Scénarios de réduction collective du temps de travail

Si les lois Aubry avaient été appliquées à l’ensemble des salariés du secteur privé, elles auraient créé les 700 000 emplois prévus et le nombre de chômeurs aurait reculé d’un demi-million.

On peut envisager des mesures équivalentes, voire plus importantes, mais  les mesures « verticales », exclusivement contraignantes, risquaient de provoquer l’hostilité des employeurs sans susciter l’adhésion des salariés. Il est alors possible d’envisager de nouvelles aides aux entreprises engageant volontairement des réductions collectives du temps de travail, en s’inspirant des lois de Robien et Aubry I. C’est l’orientation choisie par la plupart des propositions ci-dessous.

Scénarios de réductions du temps de travail choisies et individualisées

Que des politiques de réduction collective du temps de travail soient ou non mises en œuvre, il serait souhaitable d’offrir aux salariés la possibilité de choisir, à différents moments de leur vie professionnelle, de travailler moins (voire de prendre un congé long) pour différents motifs : vie familiale, formation, responsabilités extra-professionnelles (politiques ou associatives), expériences diverses (congé sabbatique), transition emploi – retraite.
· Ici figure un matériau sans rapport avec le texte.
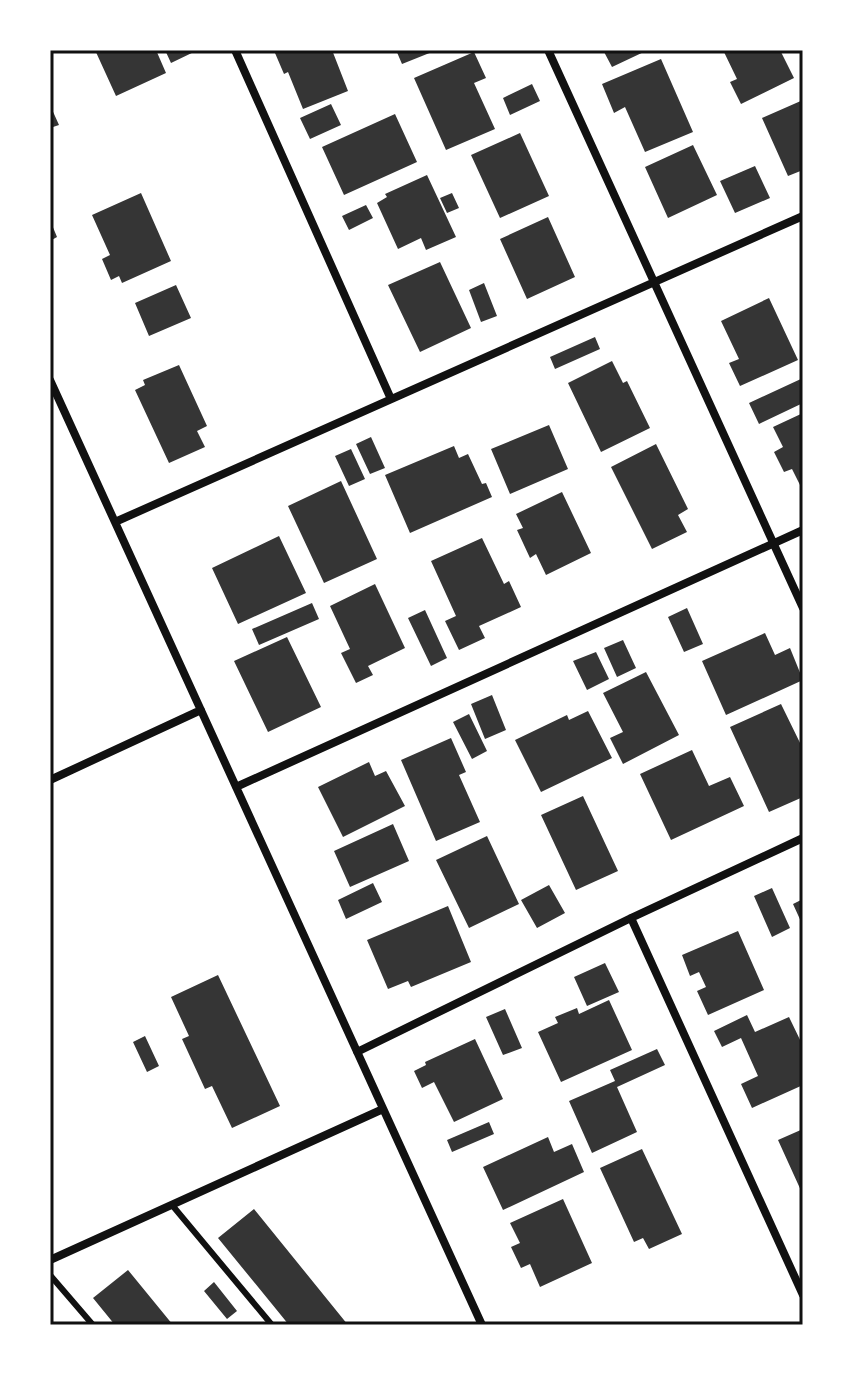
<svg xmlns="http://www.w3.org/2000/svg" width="853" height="1375" viewBox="0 0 853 1375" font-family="Literata,serif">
	<rect width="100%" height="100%" fill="#fff"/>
	<path fill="#353535" d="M95 50H156L166 73 116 96Z
		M165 50H198L171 63Z
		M279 50H332L348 91 303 109 288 72 284 74 275 53 279 51Z
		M396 50H437L402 64Z
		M603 50H648L612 67Z
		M723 50H780L794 78 741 104 730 82 737 79Z
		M474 52 486 78 474 83 495 129 446 150 414 78Z
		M661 59 693 132 645 152 625 107 614 113 602 84Z
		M532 84 540 101 510 115 503 98Z
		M803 100V170L788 176 762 118Z
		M331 104 341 125 310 139 300 118Z
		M50 105 59 125 50 128Z
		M395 114 417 162 344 195 322 147Z
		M520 133 549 196 500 218 471 155Z
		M693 145 717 195 668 218 645 167Z
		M755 166 770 198 735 213 720 181Z
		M427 175 456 237 426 250 421 238 398 249 377 203 387 197 385 194Z
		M141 193 171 261 122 283 119 276 111 280 102 259 110 255 92 215Z
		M452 193 459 208 447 213 440 198Z
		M366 205 373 218 349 230 342 216Z
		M548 217 575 277 527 299 500 239Z
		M50 220 57 237 50 241Z
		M440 262 471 328 420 352 388 285Z
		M484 283 497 316 481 322 469 290Z
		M176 285 191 318 149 336 135 303Z
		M769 298 798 360 740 386 729 363 739 359 721 321Z
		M595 337 600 349 555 369 550 357Z
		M612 361 623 383 627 381 650 428 601 452 568 383Z
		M179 365 207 426 197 431 205 447 169 463 135 390 145 385 143 380Z
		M803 378V403L759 424 749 403Z
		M803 413V491L792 469 784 472 774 452 783 447 773 427Z
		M549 425 568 469 510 494 491 449Z
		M371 437 385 468 370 474 356 444Z
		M656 444 688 509 678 515 687 532 652 549 611 467Z
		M454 446 459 458 468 454 482 484 486 483 492 497 410 533 385 475Z
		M351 449 365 479 349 486 335 456Z
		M341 481 377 559 324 583 288 506Z
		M562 492 591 553 546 575 536 554 530 558 517 530 523 528 516 514Z
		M279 536 306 593 238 624 212 568Z
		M482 538 504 584 509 581 521 607 479 626 485 638 459 650 445 621 456 616 431 561Z
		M375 584 405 648 368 666 373 675 356 683 341 653 350 649 330 606Z
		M312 603 319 619 259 645 252 629Z
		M687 608 703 644 684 652 668 617Z
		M425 610 447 658 431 666 408 618Z
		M765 633 775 655 790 648 803 680 726 715 702 661Z
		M287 637 321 707 268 732 234 661Z
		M623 640 636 668 617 677 604 648Z
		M596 652 609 679 587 690 573 661Z
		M646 672 679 735 623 764 610 738 623 732 603 693Z
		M492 695 506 730 485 739 471 704Z
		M781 704 803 749V797L769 812 730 727Z
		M588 711 612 758 541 792 515 740 567 715 569 720Z
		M469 714 487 751 472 759 453 722Z
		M451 738 466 772 459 775 480 822 436 841 401 760Z
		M692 750 709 786 730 777 744 806 671 840 640 774Z
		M369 762 375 776 386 771 405 806 343 837 318 787Z
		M583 796 618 871 576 890 541 815Z
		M393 824 409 861 350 887 334 851Z
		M487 836 519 904 469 928 436 860Z
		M373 883 382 902 346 919 338 900Z
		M549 885 565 913 537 928 521 900Z
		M772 888 790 928 772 937 754 896Z
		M803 899V926L793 904Z
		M448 906 471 962 411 987 408 981 388 989 367 940Z
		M738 931 764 990 708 1015 697 991 706 987 699 972 690 976 682 955Z
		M605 963 619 992 587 1006 574 977Z
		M218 975 280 1106 232 1128 212 1086 205 1089 182 1039 189 1036 171 997Z
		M609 1000 632 1050 561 1082 538 1032 558 1023 555 1017 577 1008 579 1014Z
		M505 1009 522 1048 503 1055 486 1017Z
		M747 1015 755 1032 789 1017 803 1046V1085L752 1108 741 1084 758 1076 741 1038 722 1047 714 1031Z
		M145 1036 159 1066 147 1072 133 1042Z
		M475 1039 503 1099 454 1122 434 1082 422 1088 414 1071 426 1065 425 1062Z
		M657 1049 665 1065 617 1087 637 1132 592 1153 569 1101 615 1081 610 1070Z
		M489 1122 494 1134 452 1152 447 1140Z
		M803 1129V1195L778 1140Z
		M548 1137 554 1152 572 1144 584 1172 503 1210 483 1167Z
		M642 1149 682 1234 649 1249 643 1238 634 1242 600 1168Z
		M563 1199 592 1263 540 1287 530 1264 521 1268 511 1247 520 1243 510 1223Z
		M254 1209 348 1325H289L218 1238Z
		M128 1270 173 1325H115L93 1298Z
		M214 1282 237 1311 227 1319 204 1291Z"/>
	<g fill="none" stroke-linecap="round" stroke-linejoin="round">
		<path stroke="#111" stroke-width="6" d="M172 1205 272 1325
			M50 1275 93 1325"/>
		<path stroke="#111" stroke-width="8" d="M235 50 391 399
			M548 50 803 608
			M50 380 482 1325
			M115 522 803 216
			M50 780 201 710
			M236 787 803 530
			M631 918 803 1295
			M357 1052 631 918 803 838
			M50 1260 383 1109"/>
	</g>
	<rect width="853" height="1375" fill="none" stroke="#ffffff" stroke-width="104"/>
	<rect x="52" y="52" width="749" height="1271" fill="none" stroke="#111" stroke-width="3"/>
</svg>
Le rapport Igas de mai 2016 retient cette idée : “Les politiques qui favorisent le temps partiel sont moins efficaces dans une logique de partage que la réduction collective du temps de travail mais, ciblées sur un temps partiel de qualité et sur certaines populations, elles peuvent également constituer un outil pertinent de lutte contre l’exclusion et la précarité”.